Windows-Versionswirrwarr

Die nächste Version von Windows, also der Nachfolger von Vista, wird offiziell Windows 7 heißen. Damit kehrt Microsoft beim Windows-Namen nach zwölf Jahren wieder zur Versionsnummer zurück. Das Problem ist nur: sie passt nicht.

Denn Windows 7 wird technisch gesehen eher eine behutsame Verbesserung, eine aufpolierte und glattgeschliffene Variante von Vista (welches intern „Windows NT 6.0“ heißt). Die Nummer 7 sendet also ein falsches Signal: absoluten Vista-Hassern werden unberechtigte Hoffnungen auf wesentliche Neuerungen gemacht, während alle anderen befürchten müssen, schon wieder eine ganz neue, unausgereifte und inkompatible Plattform zu bekommen (was nicht der Fall ist).

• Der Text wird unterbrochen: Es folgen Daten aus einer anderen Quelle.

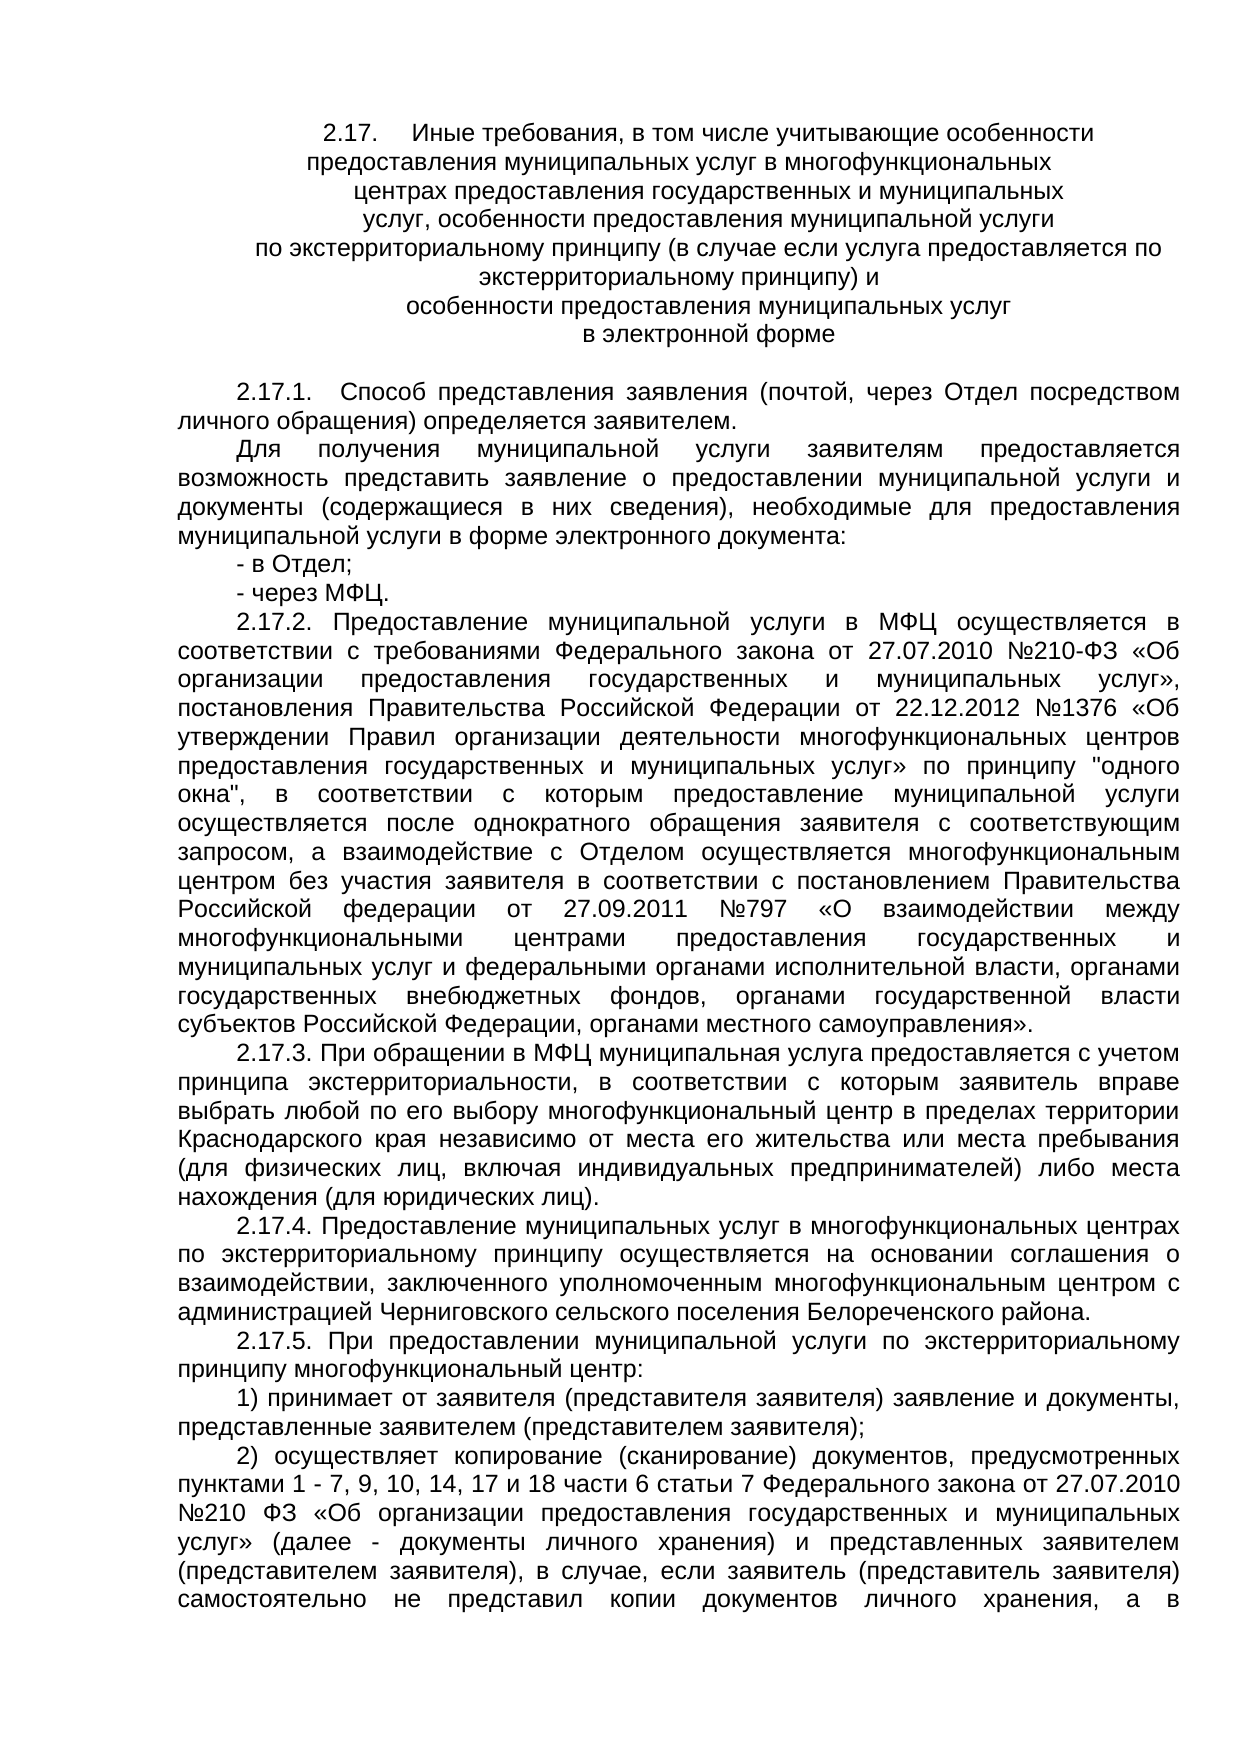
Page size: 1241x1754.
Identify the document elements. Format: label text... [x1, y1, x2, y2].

Das Beste aber ist, dass sich Microsofts Entwicklungsabteilung von dem Marketing-Nebel überhaupt nicht beeindrucken lässt, und „Windows 7“ intern die Versionsnummer 6.1 bekommt. Und diesen Widerspruch muss dann wiederum der Corporate Vice President mit blumigen Worten wegreden:

So we decided to ship the Windows 7 code as Windows 6.1 – which is what you will see in the actual version of the product in cmd.exe or computer properties.

There’s been some fodder about whether using 6.1 in the code is an indicator of the relevance of Windows 7. It is not.

Windows 7 is a significant and evolutionary advancement of the client operating system.